--- Records to process Enclosed Below ---

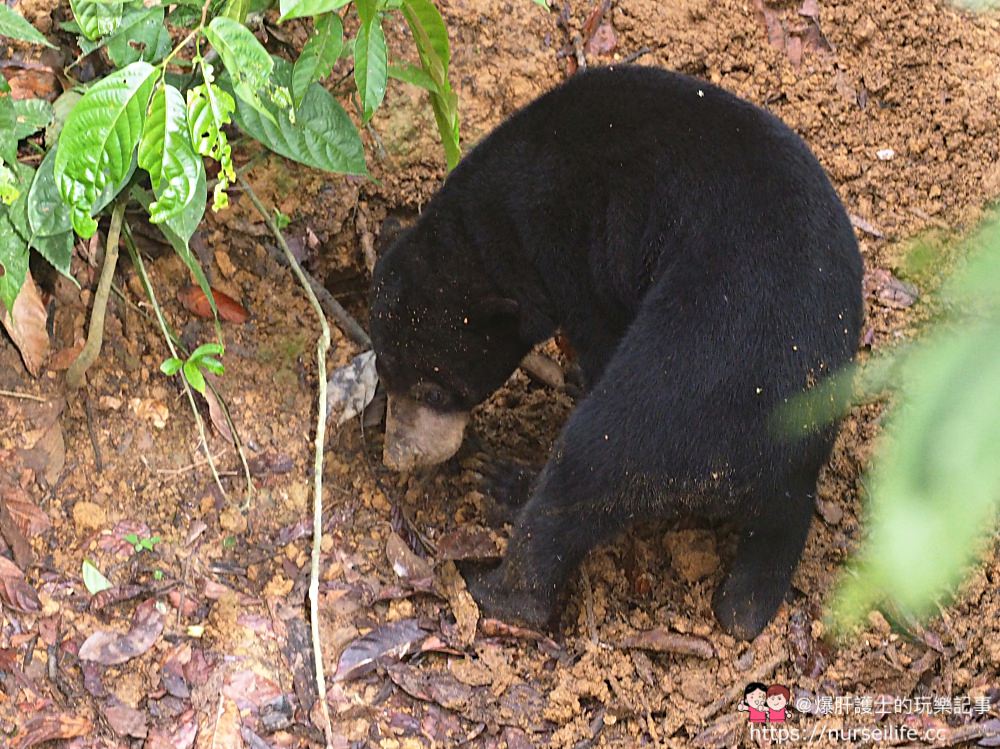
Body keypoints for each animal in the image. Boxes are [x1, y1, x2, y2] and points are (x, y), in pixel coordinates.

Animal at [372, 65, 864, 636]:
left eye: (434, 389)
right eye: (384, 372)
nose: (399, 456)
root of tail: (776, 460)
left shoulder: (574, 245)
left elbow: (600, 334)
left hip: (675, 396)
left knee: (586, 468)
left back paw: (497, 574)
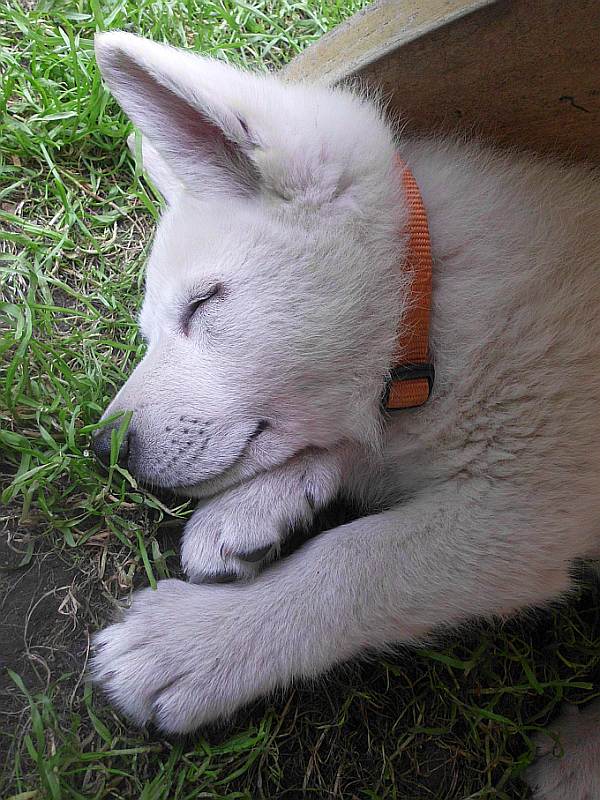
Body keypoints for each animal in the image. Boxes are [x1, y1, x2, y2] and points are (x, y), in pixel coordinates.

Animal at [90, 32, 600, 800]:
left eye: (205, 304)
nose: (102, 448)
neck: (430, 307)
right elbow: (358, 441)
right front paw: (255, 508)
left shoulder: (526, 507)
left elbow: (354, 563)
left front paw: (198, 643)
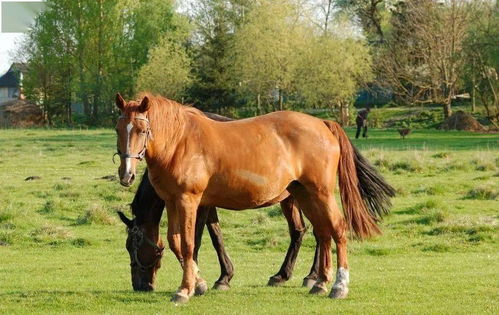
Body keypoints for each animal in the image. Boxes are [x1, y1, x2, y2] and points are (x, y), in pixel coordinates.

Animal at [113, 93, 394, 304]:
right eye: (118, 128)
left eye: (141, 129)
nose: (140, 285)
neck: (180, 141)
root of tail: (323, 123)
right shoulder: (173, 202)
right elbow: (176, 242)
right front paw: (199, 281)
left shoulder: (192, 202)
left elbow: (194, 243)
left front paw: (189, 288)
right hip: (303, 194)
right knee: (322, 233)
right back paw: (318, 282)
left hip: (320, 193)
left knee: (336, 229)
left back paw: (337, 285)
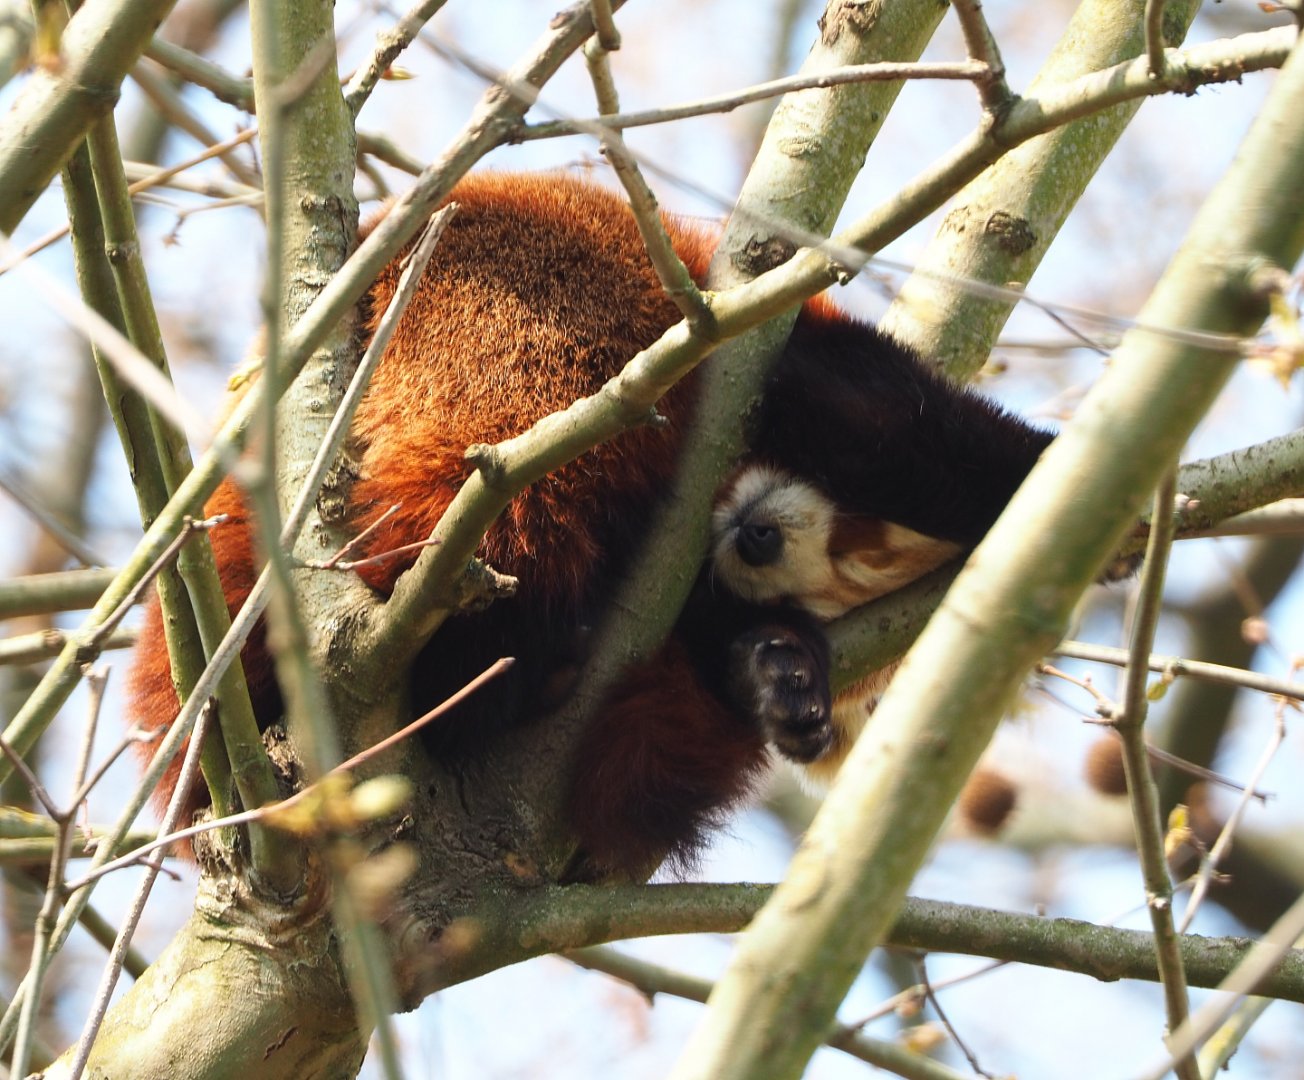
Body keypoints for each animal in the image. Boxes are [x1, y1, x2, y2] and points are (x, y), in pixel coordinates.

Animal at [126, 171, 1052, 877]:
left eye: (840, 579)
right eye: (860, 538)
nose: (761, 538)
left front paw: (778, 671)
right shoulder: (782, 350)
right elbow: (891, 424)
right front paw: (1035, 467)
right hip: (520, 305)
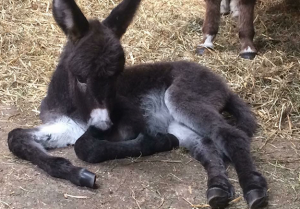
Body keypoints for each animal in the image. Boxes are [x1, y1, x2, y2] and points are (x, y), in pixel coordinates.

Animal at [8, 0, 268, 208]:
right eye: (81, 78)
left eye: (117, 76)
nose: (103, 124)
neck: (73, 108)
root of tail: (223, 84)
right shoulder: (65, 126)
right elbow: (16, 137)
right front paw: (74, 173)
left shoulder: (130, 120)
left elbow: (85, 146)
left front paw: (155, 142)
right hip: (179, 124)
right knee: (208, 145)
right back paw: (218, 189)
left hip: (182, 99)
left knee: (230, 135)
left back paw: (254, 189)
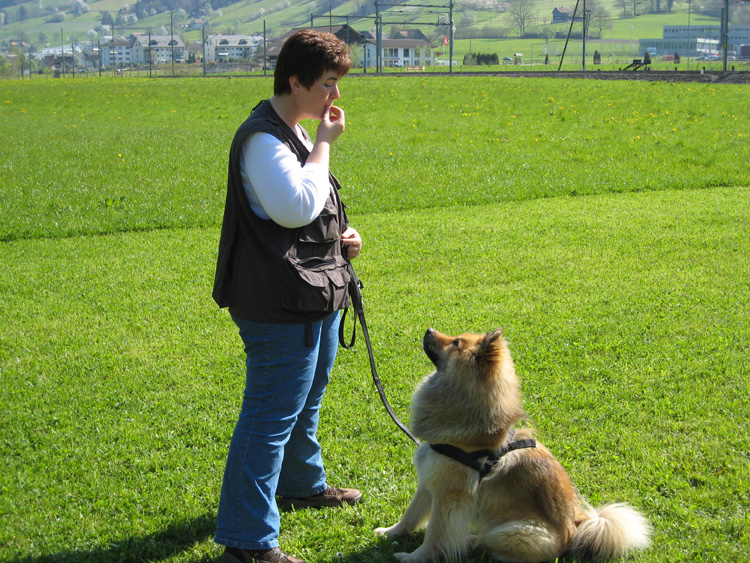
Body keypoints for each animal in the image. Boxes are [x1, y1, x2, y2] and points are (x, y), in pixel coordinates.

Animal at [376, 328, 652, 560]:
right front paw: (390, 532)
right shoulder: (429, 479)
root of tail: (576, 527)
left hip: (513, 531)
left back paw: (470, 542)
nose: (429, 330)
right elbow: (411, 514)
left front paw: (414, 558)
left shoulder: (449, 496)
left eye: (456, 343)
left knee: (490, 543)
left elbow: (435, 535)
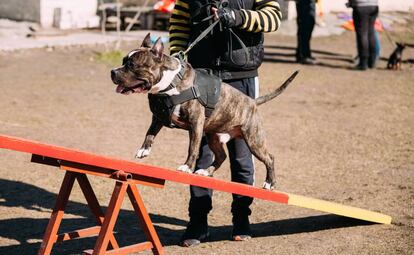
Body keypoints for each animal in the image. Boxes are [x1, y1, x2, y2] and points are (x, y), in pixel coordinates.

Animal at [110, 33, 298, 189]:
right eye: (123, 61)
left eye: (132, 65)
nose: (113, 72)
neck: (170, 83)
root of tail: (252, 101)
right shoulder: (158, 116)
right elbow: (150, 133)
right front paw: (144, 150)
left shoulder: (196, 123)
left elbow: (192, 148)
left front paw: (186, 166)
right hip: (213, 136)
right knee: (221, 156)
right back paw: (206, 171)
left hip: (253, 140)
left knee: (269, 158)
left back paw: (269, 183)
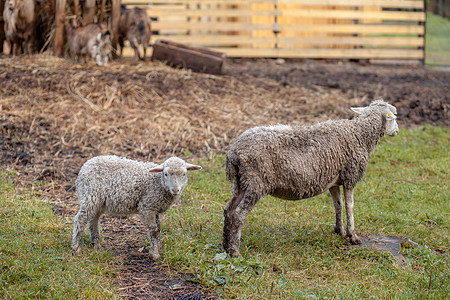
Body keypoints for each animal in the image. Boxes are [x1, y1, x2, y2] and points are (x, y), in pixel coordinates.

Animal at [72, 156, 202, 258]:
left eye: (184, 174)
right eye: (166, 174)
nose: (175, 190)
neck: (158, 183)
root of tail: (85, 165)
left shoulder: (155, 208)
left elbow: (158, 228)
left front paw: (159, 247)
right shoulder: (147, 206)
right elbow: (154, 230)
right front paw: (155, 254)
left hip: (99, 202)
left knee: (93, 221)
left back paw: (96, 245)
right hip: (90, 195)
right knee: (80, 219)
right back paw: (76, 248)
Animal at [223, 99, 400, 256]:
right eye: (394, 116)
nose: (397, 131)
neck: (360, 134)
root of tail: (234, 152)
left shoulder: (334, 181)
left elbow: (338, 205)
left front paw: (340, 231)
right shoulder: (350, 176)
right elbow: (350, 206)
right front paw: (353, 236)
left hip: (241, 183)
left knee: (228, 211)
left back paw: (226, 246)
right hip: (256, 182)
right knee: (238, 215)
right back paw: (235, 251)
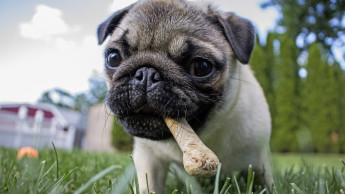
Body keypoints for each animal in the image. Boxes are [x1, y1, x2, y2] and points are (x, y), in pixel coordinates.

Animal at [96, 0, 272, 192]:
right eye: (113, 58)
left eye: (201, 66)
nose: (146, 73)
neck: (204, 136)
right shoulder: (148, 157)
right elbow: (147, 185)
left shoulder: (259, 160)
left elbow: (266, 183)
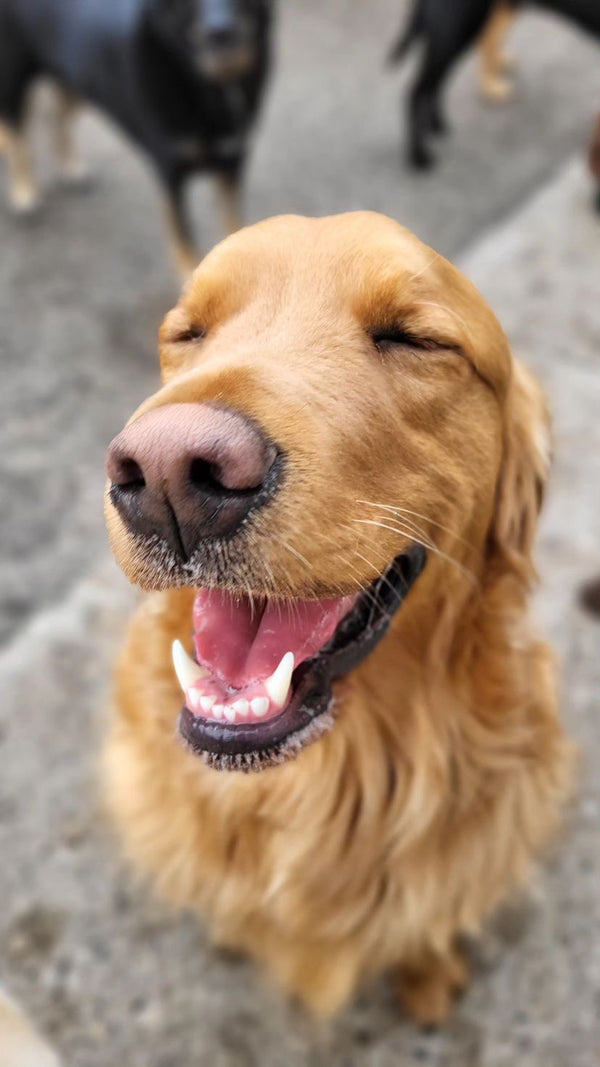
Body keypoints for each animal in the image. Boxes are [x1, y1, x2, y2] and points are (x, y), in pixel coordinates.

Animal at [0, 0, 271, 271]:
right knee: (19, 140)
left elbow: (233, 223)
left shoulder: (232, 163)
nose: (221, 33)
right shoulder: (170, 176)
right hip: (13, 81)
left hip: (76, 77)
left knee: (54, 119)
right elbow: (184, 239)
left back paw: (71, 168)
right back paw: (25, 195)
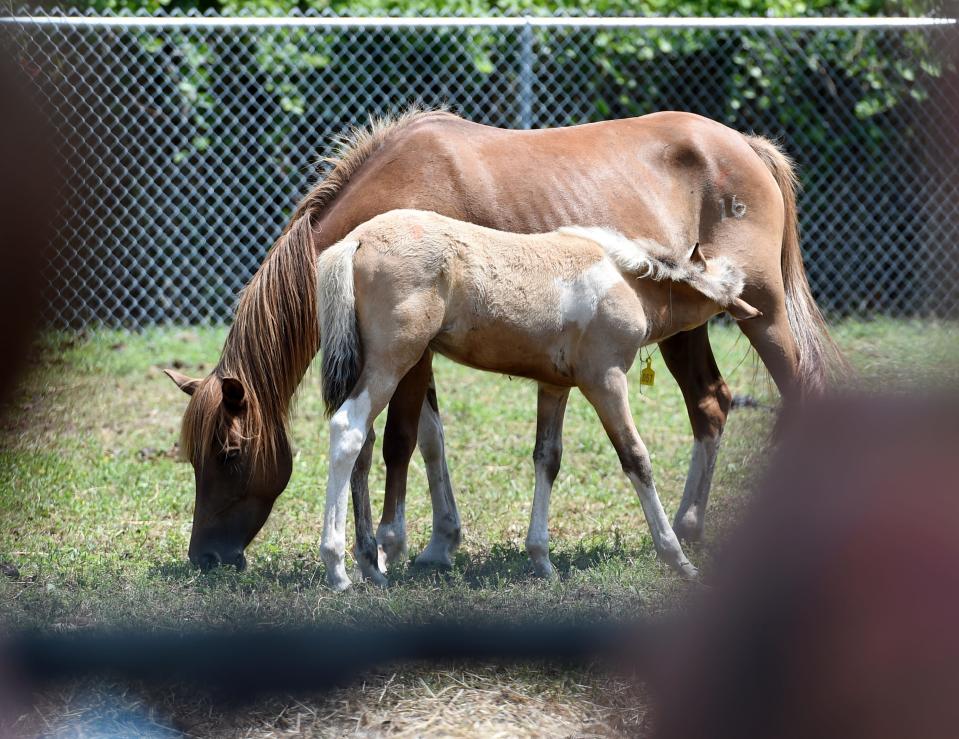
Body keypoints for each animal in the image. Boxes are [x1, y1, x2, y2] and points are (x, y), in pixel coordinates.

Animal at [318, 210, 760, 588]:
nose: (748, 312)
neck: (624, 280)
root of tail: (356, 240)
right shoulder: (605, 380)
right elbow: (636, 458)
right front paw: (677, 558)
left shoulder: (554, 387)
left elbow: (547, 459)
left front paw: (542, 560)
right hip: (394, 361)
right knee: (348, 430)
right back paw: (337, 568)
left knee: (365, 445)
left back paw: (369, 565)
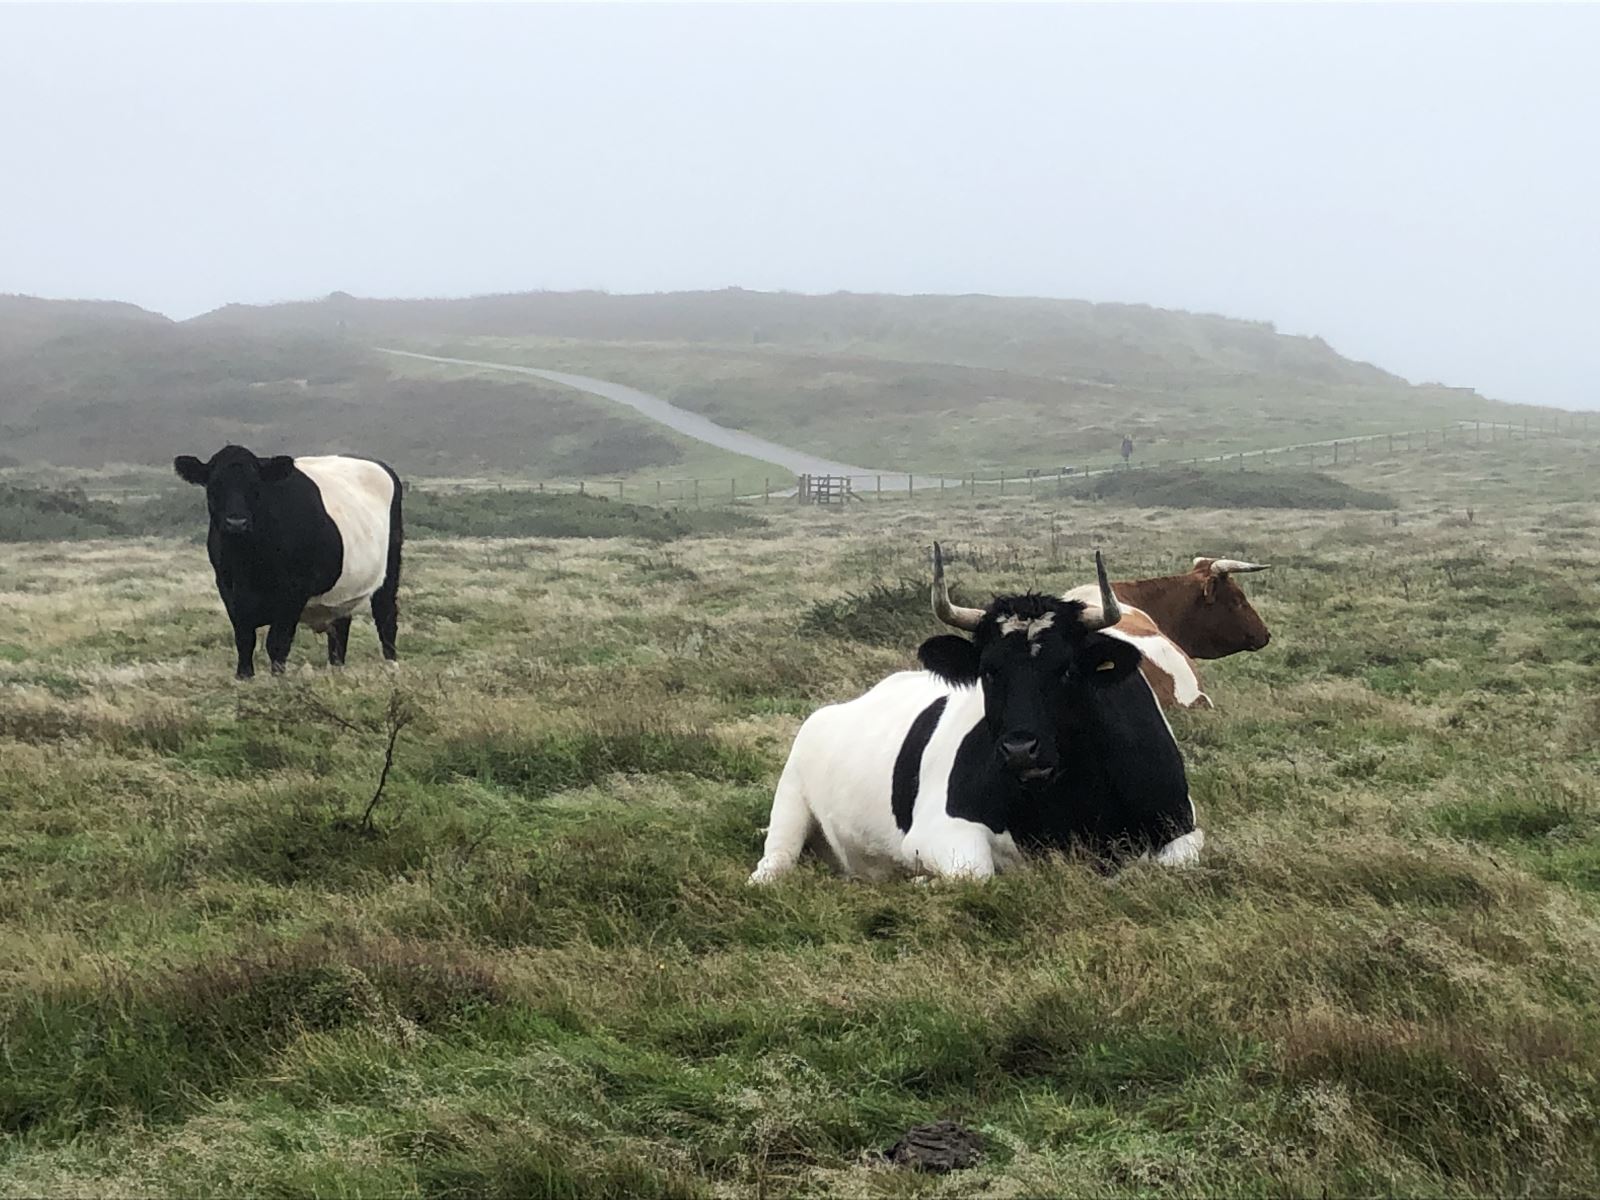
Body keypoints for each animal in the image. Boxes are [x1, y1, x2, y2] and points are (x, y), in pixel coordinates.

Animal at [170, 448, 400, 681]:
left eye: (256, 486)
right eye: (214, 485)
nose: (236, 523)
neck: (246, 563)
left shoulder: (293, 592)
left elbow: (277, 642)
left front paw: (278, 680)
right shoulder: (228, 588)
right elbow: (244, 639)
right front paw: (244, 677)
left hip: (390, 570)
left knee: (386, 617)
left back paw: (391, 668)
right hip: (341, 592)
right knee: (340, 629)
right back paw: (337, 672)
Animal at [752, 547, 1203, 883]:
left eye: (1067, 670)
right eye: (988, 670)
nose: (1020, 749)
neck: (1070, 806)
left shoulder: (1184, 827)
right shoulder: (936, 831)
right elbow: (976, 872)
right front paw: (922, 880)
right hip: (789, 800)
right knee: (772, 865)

--- End of Enclosed Records to process ---

Above are some records. Copy each of their lines that holds the string "neck".

__Response__.
neck: (430, 307)
neck: (180, 141)
neck: (73, 108)
neck: (170, 83)
neck: (158, 183)
neck: (360, 134)
neck: (204, 136)
neck: (624, 280)
neck: (246, 563)
neck: (1070, 806)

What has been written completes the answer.